Confessions of a Comic Book Guy is a weekly column by Steve Bennett of Super-Fly Comics and Games in Yellow Springs, Ohio. This week, Bennett talks about why Comics Buyer’s Guide was so important.

Sadly last week's announcement that after forty-two years of continuous publication Comic Buyer's Guide was being cancelled with the March 2013 issue (see "'CBG' DOA") didn't received half the attention it deserved.  Because as the first regularly published, professional magazine providing reliable news about the comic book industry, it played a pivotal part in creating the pervasive nerd culture we all now take for granted.  In 1971 this wasn't just a groundbreaking innovation; it seemed to be, on the face of it, kind of impossible.*

It started life as an "ad-zine."  Alan Light's The Buyer's Guide To Comic Fandom was essentially the PennySaver for comic books, but we shouldn't minimize the role those ads played in a pre-comic book/eBay world.  For fans (like me) they provided a window to a world of comics and collectibles beyond our grasp (in terms of both means and distance) as well as a way of contacting other fans.  In today's social media-marinated society it's hard to fully appreciate just how isolated fans were back then and how grateful we were to discover evidence there were other people who liked exactly what we liked.  Over the years CBG developed into the indispensable, invaluable publication for our industry, but I'll always prefer to think of it the way the piece in ICv2 so aptly put it, as "the beating heart of comics."

Due disclosure compels me to admit that I could be a bit biased, seeing as how the publication provided me both validation and employment over the years.  As I like to periodically bring up, I used to write comic books back in the 80s and after it had become the Comic Buyer’s Guide one of its editors, the late, great Don Thompson, reviewed the first one I ever wrote, The Rovers.  He gave it an "A."  Sadly, this was pretty much the high point of my comic book writing career, but I don’t think I can adequately describe just how much that rating meant to me back then.  Or how much it still means to me for that matter.

Then in the go-go 90s, first as a retailer for Dark Star Books in Yellow Springs, Ohio, and then as a freelance writer, I wrote comic book and graphic novel reviews for CBG.  Over the years I must have written hundreds of them; it was a wonderful experience that taught me how to write faster and better with fewer words, though that might just be wishful thinking on my part.

A lot of different factors contributed to its cancellation but ultimately CBG just was no longer necessary, not in a world when Entertainment Weekly feels comfortable dropping comic book terms like "universe" and "origin story" into reviews of Justified and The Carrie Diaries, TV shows with absolutely no comic book connection, like they did in the last issue.  And if you need any further proof of CBG’s obsolescence in the latest issue EW announced the launch of CapeTown, a new area on the EW website that will serve as a "geektastic hub" for "all the latest sci-fi and fantasy movies, TV, videogames and comics."  It's hard for any print publication to compete with that.

I’ll confess it's been years since I've even seen an issue of CBG let alone read one, but I'm still going to miss knowing that it's not out there.  Which could just be cheap sentimentality and nostalgia on my part, but the truth is I prefer now to then and wouldn’t go back to the way things were even if I could.  But that doesn’t mean we can't take a moment to appreciate the people and things that helped get us to where we are now.

Last week (see "Confessions of a Comic Book Guy--A Whole New World") I wrote about the new line of digital Disney Comics I discovered thanks to my new iPad2.  But I didn't include an image of the first volume of X-Mickey because I couldn't find an image of it anywhere online.  It honestly didn't occur to me that I could have just made a copy of the image on my iPad, so, clearly, there's a learning curve to figuring out how to operate one.

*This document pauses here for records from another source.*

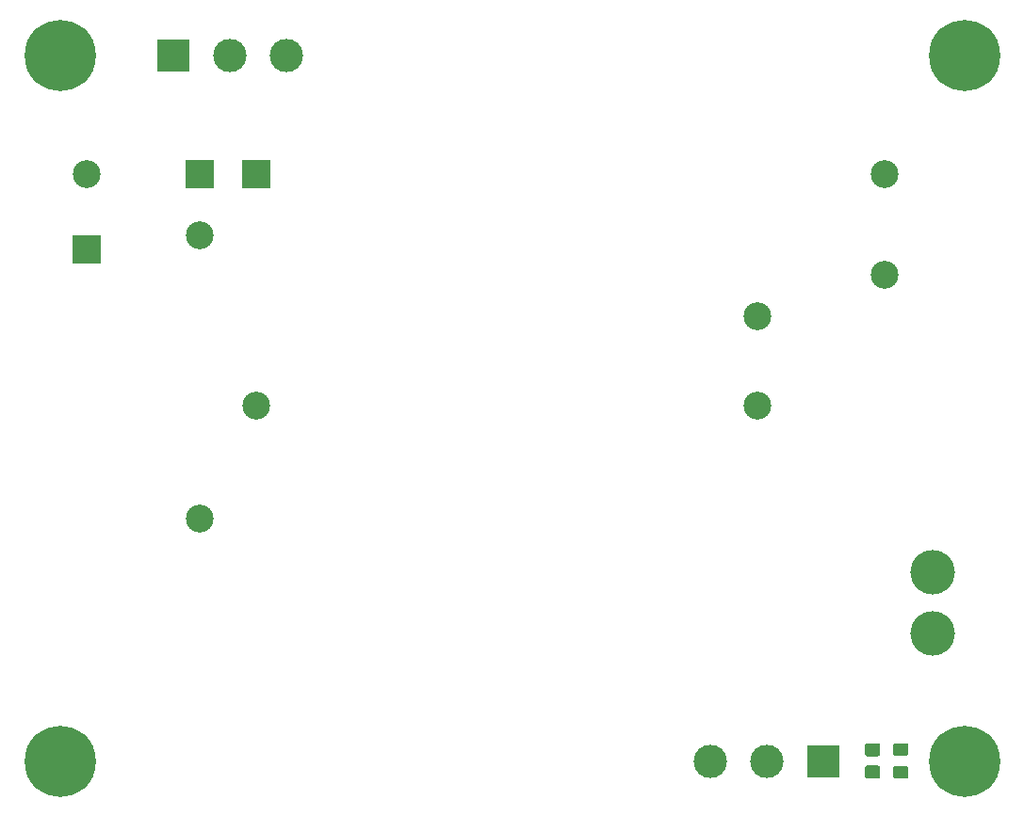
<source format=gbr>
G04 #@! TF.GenerationSoftware,KiCad,Pcbnew,(5.1.9)-1*
G04 #@! TF.CreationDate,2021-02-26T13:33:21+01:00*
G04 #@! TF.ProjectId,IoT12 Power Supply,496f5431-3220-4506-9f77-657220537570,rev?*
G04 #@! TF.SameCoordinates,Original*
G04 #@! TF.FileFunction,Soldermask,Top*
G04 #@! TF.FilePolarity,Negative*
%FSLAX46Y46*%
G04 Gerber Fmt 4.6, Leading zero omitted, Abs format (unit mm)*
G04 Created by KiCad (PCBNEW (5.1.9)-1) date 2021-02-26 13:33:21*
%MOMM*%
%LPD*%
G01*
G04 APERTURE LIST*
%ADD10R,2.500000X2.500000*%
%ADD11C,2.500000*%
%ADD12C,4.000000*%
%ADD13C,0.800000*%
%ADD14C,6.400000*%
%ADD15C,3.000000*%
%ADD16R,3.000000X3.000000*%
G04 APERTURE END LIST*
G36*
G01*
X185235001Y-121520000D02*
X184334999Y-121520000D01*
G75*
G02*
X184085000Y-121270001I0J249999D01*
G01*
X184085000Y-120569999D01*
G75*
G02*
X184334999Y-120320000I249999J0D01*
G01*
X185235001Y-120320000D01*
G75*
G02*
X185485000Y-120569999I0J-249999D01*
G01*
X185485000Y-121270001D01*
G75*
G02*
X185235001Y-121520000I-249999J0D01*
G01*
G37*
G36*
G01*
X185235001Y-123520000D02*
X184334999Y-123520000D01*
G75*
G02*
X184085000Y-123270001I0J249999D01*
G01*
X184085000Y-122569999D01*
G75*
G02*
X184334999Y-122320000I249999J0D01*
G01*
X185235001Y-122320000D01*
G75*
G02*
X185485000Y-122569999I0J-249999D01*
G01*
X185485000Y-123270001D01*
G75*
G02*
X185235001Y-123520000I-249999J0D01*
G01*
G37*
G36*
G01*
X187775001Y-121470000D02*
X186874999Y-121470000D01*
G75*
G02*
X186625000Y-121220001I0J249999D01*
G01*
X186625000Y-120569999D01*
G75*
G02*
X186874999Y-120320000I249999J0D01*
G01*
X187775001Y-120320000D01*
G75*
G02*
X188025000Y-120569999I0J-249999D01*
G01*
X188025000Y-121220001D01*
G75*
G02*
X187775001Y-121470000I-249999J0D01*
G01*
G37*
G36*
G01*
X187775001Y-123520000D02*
X186874999Y-123520000D01*
G75*
G02*
X186625000Y-123270001I0J249999D01*
G01*
X186625000Y-122619999D01*
G75*
G02*
X186874999Y-122370000I249999J0D01*
G01*
X187775001Y-122370000D01*
G75*
G02*
X188025000Y-122619999I0J-249999D01*
G01*
X188025000Y-123270001D01*
G75*
G02*
X187775001Y-123520000I-249999J0D01*
G01*
G37*
D10*
X129413000Y-69151500D03*
D11*
X174413000Y-81951500D03*
X129413000Y-89951500D03*
X174413000Y-89951500D03*
X124333000Y-74651500D03*
X185833000Y-78151500D03*
D10*
X124333000Y-69151500D03*
D11*
X185833000Y-69151500D03*
X124333000Y-100151500D03*
D12*
X190198400Y-104914200D03*
D11*
X114198400Y-69164200D03*
D12*
X190198400Y-110414200D03*
D10*
X114198400Y-75914200D03*
D13*
X113457056Y-120222944D03*
X111760000Y-119520000D03*
X110062944Y-120222944D03*
X109360000Y-121920000D03*
X110062944Y-123617056D03*
X111760000Y-124320000D03*
X113457056Y-123617056D03*
X114160000Y-121920000D03*
D14*
X111760000Y-121920000D03*
D13*
X113457056Y-56722944D03*
X111760000Y-56020000D03*
X110062944Y-56722944D03*
X109360000Y-58420000D03*
X110062944Y-60117056D03*
X111760000Y-60820000D03*
X113457056Y-60117056D03*
X114160000Y-58420000D03*
D14*
X111760000Y-58420000D03*
D13*
X194737056Y-120222944D03*
X193040000Y-119520000D03*
X191342944Y-120222944D03*
X190640000Y-121920000D03*
X191342944Y-123617056D03*
X193040000Y-124320000D03*
X194737056Y-123617056D03*
X195440000Y-121920000D03*
D14*
X193040000Y-121920000D03*
D13*
X194737056Y-56722944D03*
X193040000Y-56020000D03*
X191342944Y-56722944D03*
X190640000Y-58420000D03*
X191342944Y-60117056D03*
X193040000Y-60820000D03*
X194737056Y-60117056D03*
X195440000Y-58420000D03*
D14*
X193040000Y-58420000D03*
D15*
X170180000Y-121920000D03*
X175260000Y-121920000D03*
D16*
X180340000Y-121920000D03*
D15*
X132080000Y-58420000D03*
X127000000Y-58420000D03*
D16*
X121920000Y-58420000D03*
M02*

</source>
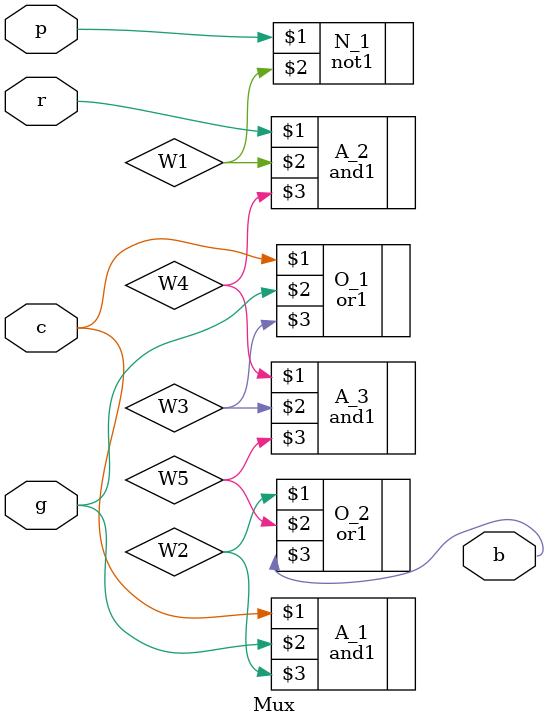
<source format=v>
`timescale 1 ns/ 1 ns

module Mux(r,c,g,p,b);

input r,c,g,p;
output b;

wire W1,W2,W3,W4,W5;

not1 N_1(p,W1);
and1 A_1(c,g,W2);
or1 O_1(c,g,W3);
and1 A_2(r,W1,W4);
and1 A_3(W4,W3,W5);
or1 O_2 (W2,W5,b);



endmodule

</source>
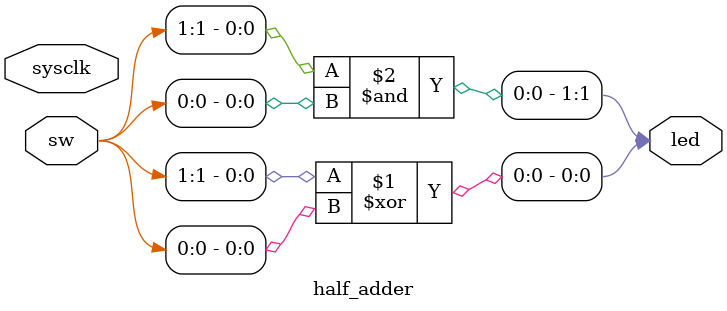
<source format=v>
`timescale 1ns / 1ps

module half_adder(
    input sysclk,
    input [1:0] sw,
    output [1:0] led
    );
    
    // sw[1] = A, sw[0] = B, btn[3] = C_in
    
    // 1-bit Half Adder
    xor(led[0], sw[1], sw[0]); // Sum output
    and(led[1], sw[1], sw[0]); // Carry output
    
endmodule
</source>
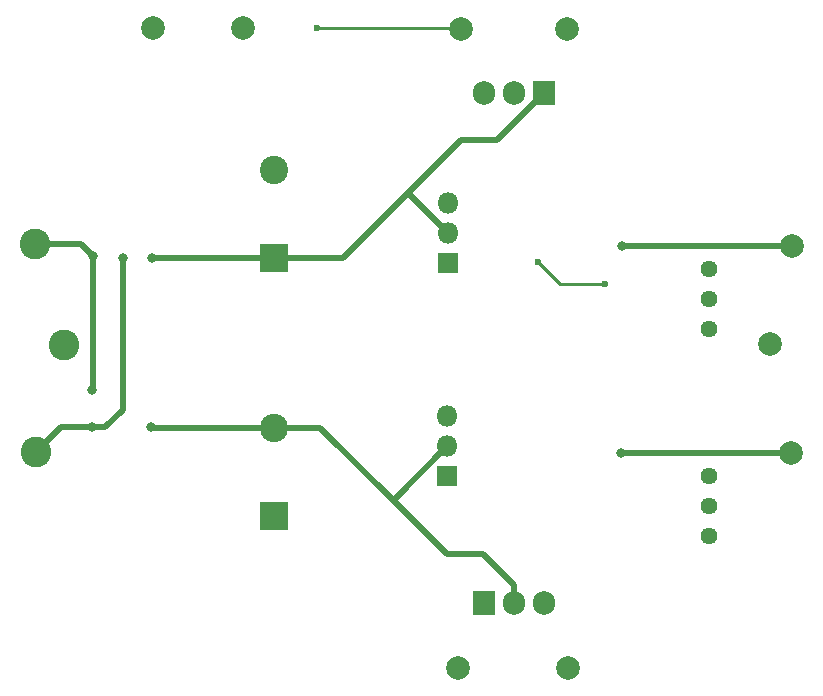
<source format=gbr>
G04 #@! TF.GenerationSoftware,KiCad,Pcbnew,(5.1.10-0-10_14)*
G04 #@! TF.CreationDate,2021-09-22T19:37:29+02:00*
G04 #@! TF.ProjectId,lv-lownoise-psu,6c762d6c-6f77-46e6-9f69-73652d707375,rev?*
G04 #@! TF.SameCoordinates,Original*
G04 #@! TF.FileFunction,Copper,L2,Bot*
G04 #@! TF.FilePolarity,Positive*
%FSLAX46Y46*%
G04 Gerber Fmt 4.6, Leading zero omitted, Abs format (unit mm)*
G04 Created by KiCad (PCBNEW (5.1.10-0-10_14)) date 2021-09-22 19:37:29*
%MOMM*%
%LPD*%
G01*
G04 APERTURE LIST*
G04 #@! TA.AperFunction,ComponentPad*
%ADD10O,1.800000X1.800000*%
G04 #@! TD*
G04 #@! TA.AperFunction,ComponentPad*
%ADD11R,1.800000X1.800000*%
G04 #@! TD*
G04 #@! TA.AperFunction,ComponentPad*
%ADD12C,2.000000*%
G04 #@! TD*
G04 #@! TA.AperFunction,ComponentPad*
%ADD13O,1.905000X2.000000*%
G04 #@! TD*
G04 #@! TA.AperFunction,ComponentPad*
%ADD14R,1.905000X2.000000*%
G04 #@! TD*
G04 #@! TA.AperFunction,ComponentPad*
%ADD15C,2.400000*%
G04 #@! TD*
G04 #@! TA.AperFunction,ComponentPad*
%ADD16R,2.400000X2.400000*%
G04 #@! TD*
G04 #@! TA.AperFunction,ComponentPad*
%ADD17C,1.440000*%
G04 #@! TD*
G04 #@! TA.AperFunction,ComponentPad*
%ADD18C,2.600000*%
G04 #@! TD*
G04 #@! TA.AperFunction,ViaPad*
%ADD19C,0.800000*%
G04 #@! TD*
G04 #@! TA.AperFunction,ViaPad*
%ADD20C,0.600000*%
G04 #@! TD*
G04 #@! TA.AperFunction,Conductor*
%ADD21C,0.500000*%
G04 #@! TD*
G04 #@! TA.AperFunction,Conductor*
%ADD22C,0.250000*%
G04 #@! TD*
G04 APERTURE END LIST*
D10*
X118872000Y-46101000D03*
X118872000Y-48641000D03*
D11*
X118872000Y-51181000D03*
D12*
X119761000Y-85471000D03*
X129032000Y-85471000D03*
X128968500Y-31369000D03*
X120015000Y-31369000D03*
X93916500Y-31305500D03*
X101536500Y-31305500D03*
X147955000Y-67310000D03*
X146113500Y-58039000D03*
X148018500Y-49784000D03*
D10*
X118808500Y-64198500D03*
X118808500Y-66738500D03*
D11*
X118808500Y-69278500D03*
D13*
X127000000Y-80010000D03*
X124460000Y-80010000D03*
D14*
X121920000Y-80010000D03*
D13*
X121920000Y-36830000D03*
X124460000Y-36830000D03*
D14*
X127000000Y-36830000D03*
D15*
X104140000Y-65151000D03*
D16*
X104140000Y-72651000D03*
D15*
X104140000Y-43300000D03*
D16*
X104140000Y-50800000D03*
D17*
X140970000Y-74295000D03*
X140970000Y-71755000D03*
X140970000Y-69215000D03*
X140970000Y-56832500D03*
X140970000Y-54292500D03*
X140970000Y-51752500D03*
D18*
X83921600Y-49631600D03*
X86360000Y-58166000D03*
X83972400Y-67259200D03*
D19*
X93827600Y-50800000D03*
X88849200Y-50647600D03*
X88726000Y-61997600D03*
X93726000Y-65125600D03*
D20*
X107759500Y-31305500D03*
D19*
X133604000Y-49784000D03*
X133540500Y-67310000D03*
X88747600Y-65125600D03*
X91338400Y-50800000D03*
D20*
X132207000Y-53022500D03*
X126496600Y-51112900D03*
D21*
X109982000Y-50800000D02*
X114300000Y-46482000D01*
X104140000Y-50800000D02*
X109982000Y-50800000D01*
X122999500Y-40830500D02*
X127000000Y-36830000D01*
X119951500Y-40830500D02*
X122999500Y-40830500D01*
X104140000Y-50800000D02*
X93827600Y-50800000D01*
X115538250Y-45307250D02*
X115474750Y-45307250D01*
X118872000Y-48641000D02*
X115538250Y-45307250D01*
X115474750Y-45307250D02*
X119951500Y-40830500D01*
X114300000Y-46482000D02*
X115474750Y-45307250D01*
X87833200Y-49631600D02*
X88849200Y-50647600D01*
X83921600Y-49631600D02*
X87833200Y-49631600D01*
X88849200Y-61874400D02*
X88726000Y-61997600D01*
X88849200Y-50647600D02*
X88849200Y-61874400D01*
X108077000Y-65151000D02*
X114300000Y-71374000D01*
X104140000Y-65151000D02*
X108077000Y-65151000D01*
X114300000Y-71374000D02*
X118808500Y-75882500D01*
X124460000Y-78510000D02*
X124460000Y-80010000D01*
X121832500Y-75882500D02*
X124460000Y-78510000D01*
X118808500Y-75882500D02*
X121832500Y-75882500D01*
X93751400Y-65151000D02*
X93726000Y-65125600D01*
X104140000Y-65151000D02*
X93751400Y-65151000D01*
D22*
X119951500Y-31305500D02*
X120015000Y-31369000D01*
X107759500Y-31305500D02*
X119951500Y-31305500D01*
D21*
X147993100Y-49809400D02*
X148018500Y-49784000D01*
X133604000Y-49784000D02*
X148018500Y-49784000D01*
X147929600Y-67284600D02*
X147955000Y-67310000D01*
X133540500Y-67310000D02*
X147955000Y-67310000D01*
X83972400Y-67259200D02*
X86106000Y-65125600D01*
X86106000Y-65125600D02*
X88747600Y-65125600D01*
X88747600Y-65125600D02*
X89865200Y-65125600D01*
X91338400Y-63652400D02*
X91338400Y-50800000D01*
X89865200Y-65125600D02*
X91338400Y-63652400D01*
D22*
X132207000Y-53022500D02*
X128406200Y-53022500D01*
X128406200Y-53022500D02*
X126496600Y-51112900D01*
D21*
X114300000Y-71247000D02*
X114300000Y-71374000D01*
X118808500Y-66738500D02*
X114300000Y-71247000D01*
M02*

</source>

* And I should know; I was there and I thought it impossible.  Having just recently suffered long delays between issues of Marvelmania Magazine, the publication of the ill-fated Marvelmania International fan club, when I subscribed I let Alan Light know in no uncertain terms I wouldn't tolerate any such tardiness from The Buyer's Guide To Comic Fandom.  He returned my subscription with a terse note to the effect that "we don’t need you."  After I apologized he relented and allowed me to subscribe.  I'm still grateful that he did.

The opinions expressed in this column are solely those of the writer, and do not necessarily reflect the views of the editorial staff of ICv2.com.